Selected passage:
** Start **

I believe that this is worked around in the 2.2 kernel, but I don't expect that we will release a 2.0 kernel with a workaround for this as an errata upgrade for 5.2. If you like, you might try our unofficial 2.2 kernel upgrade and see if it works better for you. Alternatively, if the "somewhat gory" kernel hack from cks worked for you, please note it here.
This bug seems to still be present in the 2.2.* kernel series (I don't have a Rawhide/Starbuck/6.0 machine handy, but I tried it on a 2.2.6-ac2 kernel on a RH 5.2 install, and it had the same problem).
Alan, do you have any clue on this one?
Two suggestions. Firstly there is an Irix option to use 32bit cookies. Check the irix docs - I no longer have an indy so I cant check easily here what it is. Xecondly get me a tcpdump of the failing case. The only problem I know about for Irix is duplicated directory cookies. That would be very different to what you see. Check the tcpdump docs btw you can ask it to capture all of the packet and decode higher protocols the trace then has NFS data in it which I can work from. Alan
This could be very well a kernel problem. Does a later release of the kernel (2.2.x) fixed the problem? Is it still true for a 6.0 system running glibc-2.1.1 or later? Please reopen if the problem still persists.

** End **

Goals:
**A.** In the kernel bug thread above, retype the passage from "This bug seems" up to and including "on this one?".
**B.** In the kernel bug thread, what is the only Irix problem Alan says he knows about?

Record list:
** Start **

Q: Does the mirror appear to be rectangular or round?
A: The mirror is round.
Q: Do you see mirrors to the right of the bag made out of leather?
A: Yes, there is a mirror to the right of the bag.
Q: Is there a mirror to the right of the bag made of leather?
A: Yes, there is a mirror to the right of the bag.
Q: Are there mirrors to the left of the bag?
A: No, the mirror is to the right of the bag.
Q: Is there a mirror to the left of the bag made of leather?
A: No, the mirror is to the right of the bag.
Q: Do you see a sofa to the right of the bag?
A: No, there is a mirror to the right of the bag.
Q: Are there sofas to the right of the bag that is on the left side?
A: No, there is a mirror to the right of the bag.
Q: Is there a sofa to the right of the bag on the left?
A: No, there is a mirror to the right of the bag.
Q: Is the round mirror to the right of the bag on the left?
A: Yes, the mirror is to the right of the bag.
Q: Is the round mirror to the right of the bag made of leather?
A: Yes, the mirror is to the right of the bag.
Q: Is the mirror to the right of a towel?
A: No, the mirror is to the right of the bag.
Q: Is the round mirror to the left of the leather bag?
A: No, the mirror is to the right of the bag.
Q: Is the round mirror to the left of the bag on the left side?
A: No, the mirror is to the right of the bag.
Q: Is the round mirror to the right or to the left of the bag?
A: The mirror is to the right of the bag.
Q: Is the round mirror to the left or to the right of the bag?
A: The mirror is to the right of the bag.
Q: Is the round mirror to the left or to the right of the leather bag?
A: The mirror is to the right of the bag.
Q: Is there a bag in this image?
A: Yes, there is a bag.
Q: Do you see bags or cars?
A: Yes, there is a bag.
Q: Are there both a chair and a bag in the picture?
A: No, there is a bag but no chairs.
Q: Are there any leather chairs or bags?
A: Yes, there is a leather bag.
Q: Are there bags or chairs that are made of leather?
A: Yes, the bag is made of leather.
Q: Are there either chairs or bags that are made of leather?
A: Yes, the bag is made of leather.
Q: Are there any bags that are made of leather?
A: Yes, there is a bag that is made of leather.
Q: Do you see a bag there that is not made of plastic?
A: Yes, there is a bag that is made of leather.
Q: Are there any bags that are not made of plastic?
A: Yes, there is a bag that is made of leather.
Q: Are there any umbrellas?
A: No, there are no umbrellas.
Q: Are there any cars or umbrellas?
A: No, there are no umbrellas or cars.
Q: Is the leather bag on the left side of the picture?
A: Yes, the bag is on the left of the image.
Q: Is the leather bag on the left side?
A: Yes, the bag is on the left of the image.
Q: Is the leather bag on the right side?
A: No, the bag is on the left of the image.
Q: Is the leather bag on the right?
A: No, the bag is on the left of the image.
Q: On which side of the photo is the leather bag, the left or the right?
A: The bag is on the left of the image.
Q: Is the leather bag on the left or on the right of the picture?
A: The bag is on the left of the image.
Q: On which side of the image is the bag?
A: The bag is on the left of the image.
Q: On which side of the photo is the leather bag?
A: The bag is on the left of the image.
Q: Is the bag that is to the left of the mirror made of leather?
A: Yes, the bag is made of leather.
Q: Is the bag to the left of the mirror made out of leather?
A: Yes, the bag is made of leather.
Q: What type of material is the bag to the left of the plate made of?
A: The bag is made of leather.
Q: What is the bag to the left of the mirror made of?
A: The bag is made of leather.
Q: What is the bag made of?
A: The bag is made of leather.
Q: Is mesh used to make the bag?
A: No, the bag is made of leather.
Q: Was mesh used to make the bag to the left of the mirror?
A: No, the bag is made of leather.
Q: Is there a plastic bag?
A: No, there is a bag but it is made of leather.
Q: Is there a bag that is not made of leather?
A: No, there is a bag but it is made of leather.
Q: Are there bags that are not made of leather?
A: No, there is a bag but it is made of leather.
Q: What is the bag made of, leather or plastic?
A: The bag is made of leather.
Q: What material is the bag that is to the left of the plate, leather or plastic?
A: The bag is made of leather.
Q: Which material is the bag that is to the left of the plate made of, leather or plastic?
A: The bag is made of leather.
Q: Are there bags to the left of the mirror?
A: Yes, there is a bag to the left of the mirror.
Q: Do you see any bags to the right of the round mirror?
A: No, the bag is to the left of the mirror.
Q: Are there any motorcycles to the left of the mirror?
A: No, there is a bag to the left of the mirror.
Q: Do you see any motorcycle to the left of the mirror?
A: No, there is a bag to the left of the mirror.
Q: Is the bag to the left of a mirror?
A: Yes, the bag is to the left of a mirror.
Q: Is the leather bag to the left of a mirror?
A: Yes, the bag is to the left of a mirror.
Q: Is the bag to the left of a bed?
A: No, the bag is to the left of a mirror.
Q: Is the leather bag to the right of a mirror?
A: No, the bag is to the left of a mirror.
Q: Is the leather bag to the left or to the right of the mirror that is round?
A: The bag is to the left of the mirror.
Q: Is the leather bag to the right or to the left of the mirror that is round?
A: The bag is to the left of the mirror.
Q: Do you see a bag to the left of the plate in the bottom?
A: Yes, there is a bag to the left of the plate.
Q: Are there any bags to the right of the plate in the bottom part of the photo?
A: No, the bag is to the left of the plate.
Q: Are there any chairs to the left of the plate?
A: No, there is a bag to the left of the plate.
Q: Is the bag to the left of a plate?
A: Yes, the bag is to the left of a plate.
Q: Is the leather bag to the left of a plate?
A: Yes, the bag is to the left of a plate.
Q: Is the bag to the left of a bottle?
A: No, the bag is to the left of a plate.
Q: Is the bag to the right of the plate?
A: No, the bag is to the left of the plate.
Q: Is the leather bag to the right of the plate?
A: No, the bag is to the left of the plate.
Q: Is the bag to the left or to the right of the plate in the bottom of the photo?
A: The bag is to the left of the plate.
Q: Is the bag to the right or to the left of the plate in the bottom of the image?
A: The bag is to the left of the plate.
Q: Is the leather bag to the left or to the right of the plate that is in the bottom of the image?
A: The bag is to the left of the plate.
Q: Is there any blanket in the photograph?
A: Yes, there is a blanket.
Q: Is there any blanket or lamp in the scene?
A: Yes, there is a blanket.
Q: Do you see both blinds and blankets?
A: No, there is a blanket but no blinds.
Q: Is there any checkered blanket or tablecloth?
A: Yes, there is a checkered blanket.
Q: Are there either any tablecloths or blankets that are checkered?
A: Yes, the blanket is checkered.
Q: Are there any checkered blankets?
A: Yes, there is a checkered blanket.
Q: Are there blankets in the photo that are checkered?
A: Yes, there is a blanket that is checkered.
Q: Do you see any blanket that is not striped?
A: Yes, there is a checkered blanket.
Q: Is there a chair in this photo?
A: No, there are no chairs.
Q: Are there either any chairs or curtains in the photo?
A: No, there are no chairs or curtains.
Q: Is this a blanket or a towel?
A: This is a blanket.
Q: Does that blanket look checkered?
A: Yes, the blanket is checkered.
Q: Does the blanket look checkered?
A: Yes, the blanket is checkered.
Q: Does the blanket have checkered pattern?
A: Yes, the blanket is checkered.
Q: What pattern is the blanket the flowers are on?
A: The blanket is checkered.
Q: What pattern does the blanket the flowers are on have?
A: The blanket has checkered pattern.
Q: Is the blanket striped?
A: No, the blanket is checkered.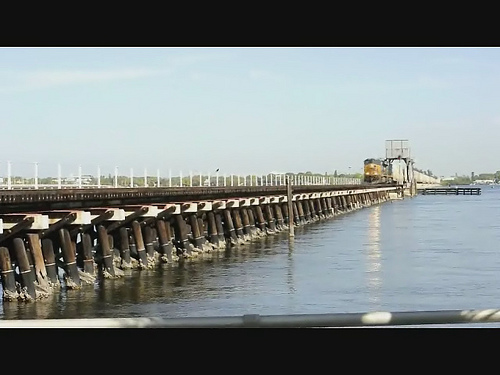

** End **

Results:
**A.**
This bug seems to still be present in the 2.2.* kernel series (I don't have a Rawhide/Starbuck/6.0 machine handy, but I tried it on a 2.2.6-ac2 kernel on a RH 5.2 install, and it had the same problem).
Alan, do you have any clue on this one?

**B.** Duplicated directory cookies.